The driver contains the DAG scheduler which manages stages of jobs needs
to talk back forth with workers. So you can run Driver on any machine
that can reach master drivers(even your laptop). But Driver will need to
be reachable to all machines.
I think 0.9.0 added an ability for the driver to embedded in the master, I
am not sure if its general or restricted to Spark Streaming.
Mayur Rustagi
Ph: +1 (760) 203 3257
http://www.sigmoidanalytics.com
@mayur_rustagi https://twitter.com/mayur_rustagi
On Fri, Mar 7, 2014 at 12:29 PM, Yana Kadiyska yana.kadiy...@gmail.comwrote:
Hi Spark users,
could someone help me out.
My company has a fully functioning spark cluster with shark running on
top of it (as part of the same cluster, on the same LAN) . I'm
interested in running raw spark code against it but am running against
the following issue -- it seems like the machine hosting the driver
program needs to be reachable by the worker nodes (in my case the
workers cannot route to the machine hosting the driver). Below is a
snippet from my worker log:
14/03/03 20:45:28 INFO executor.StandaloneExecutorBackend: Connecting
to driver: akka://spark@driver_ip:49081/user/StandaloneScheduler
14/03/03 20:45:29 ERROR executor.StandaloneExecutorBackend: Driver
terminated or disconnected! Shutting down.
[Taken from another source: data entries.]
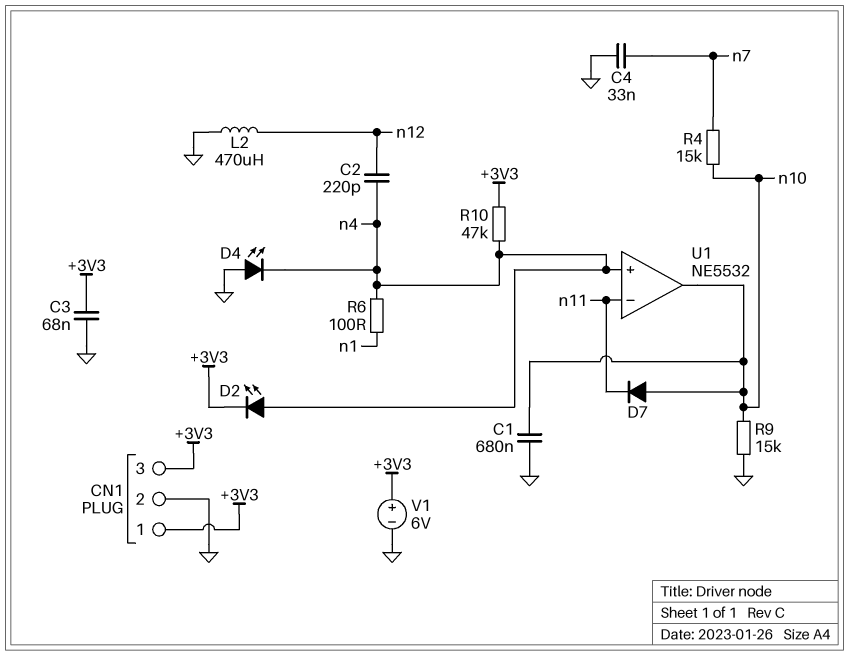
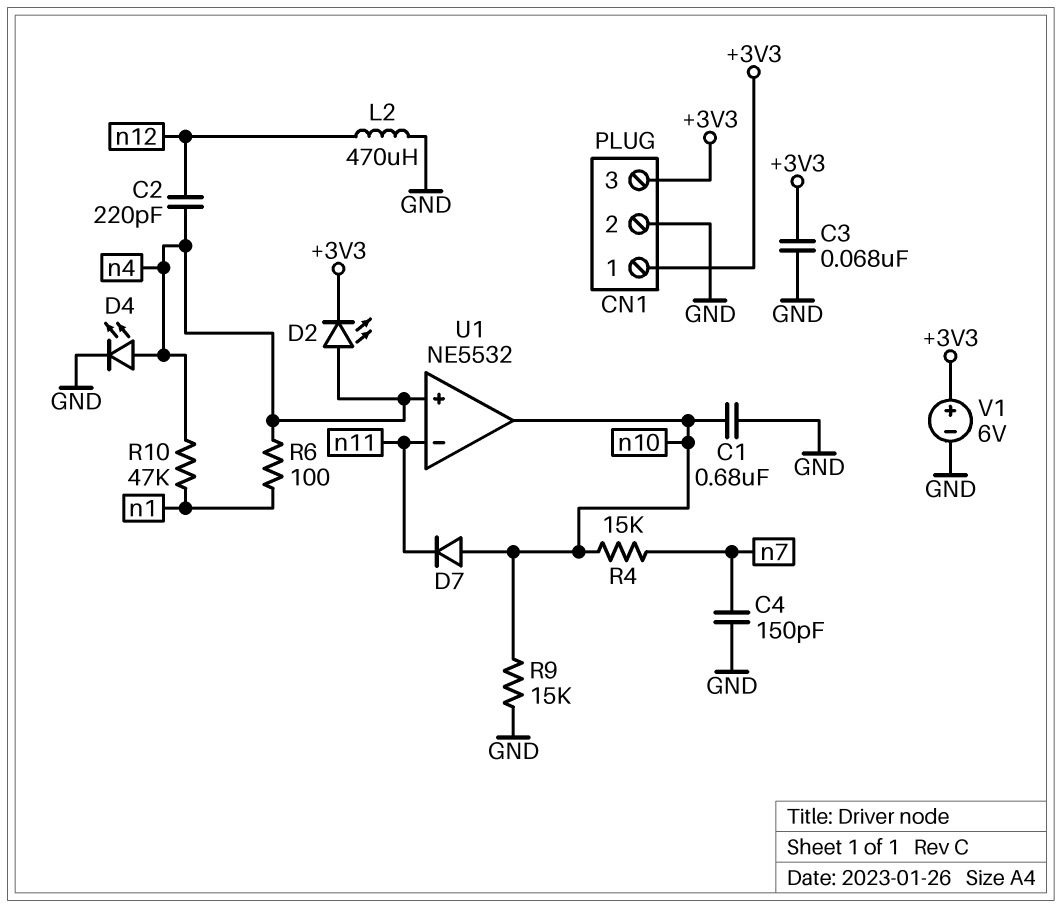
C4: 33nF (GND, n7) -> 150pF (GND, n7)
D4: LED (A GND, K n4) -> LED (A n4, K GND)
R10: 47k (+3V3, n4) -> 47k (n1, n4)

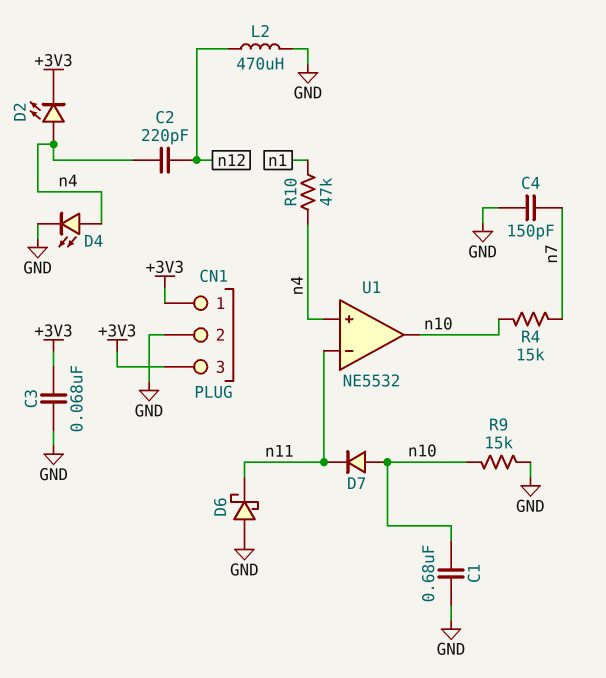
D6: none -> schottky (A GND, K n11)
R6: 100 (n1, n4) -> none
V1: 6V (plus +3V3, minus GND) -> none

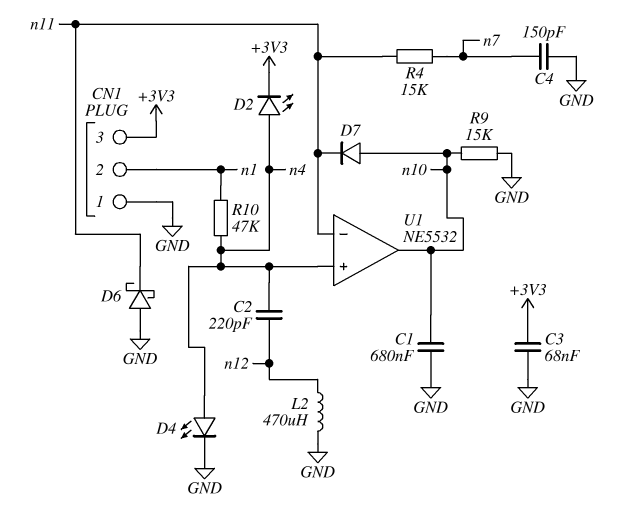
CN1 pin 1: +3V3 -> GND
CN1 pin 2: GND -> n1
R4: 15k (n7, n10) -> 15k (n7, n11)

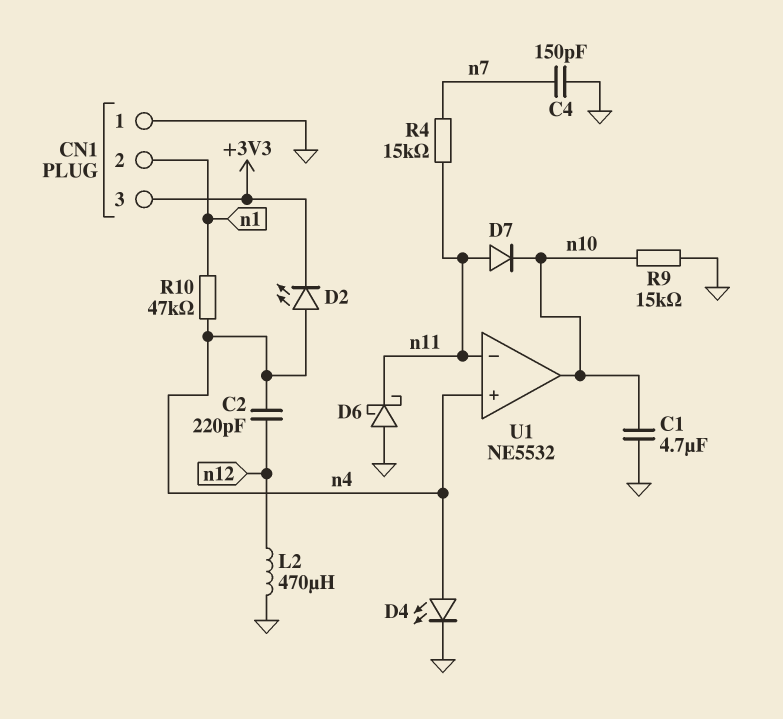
C1: 680nF (GND, n10) -> 4.7uF (GND, n10)
C3: 68nF (+3V3, GND) -> none
D7: diode (A n10, K n11) -> diode (A n11, K n10)

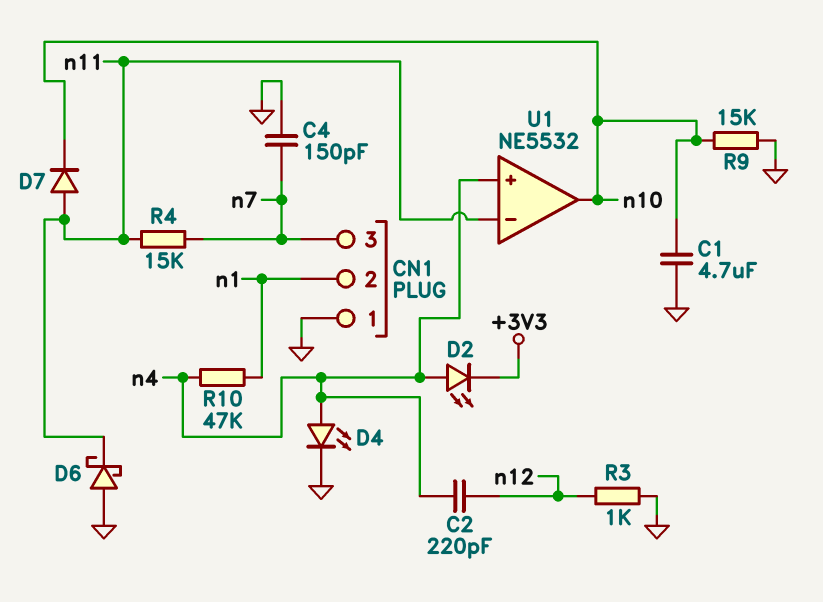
CN1 pin 3: +3V3 -> n7
L2: 470uH (GND, n12) -> none
R3: none -> 1k (GND, n12)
Does this sound right -- it's not clear to me why a worker would try
to establish a connection to the driver -- the driver already
connected successfully as I see the program listed in the logwhy
is this connection not sufficient?
If you use Amazon EC2, can you run the driver from your personal
machine or do have to install an IDE on one of Amazon machines in
order to debug code? I am not too excited about the EC2 option as our
data is proprietary...but if that's the shortest path to success at
least it would get me started on some toy examples. At the moment I'm
not sure what my options are, other than running a VM cluster or EC2
Any help/insight would be greatly appreciated.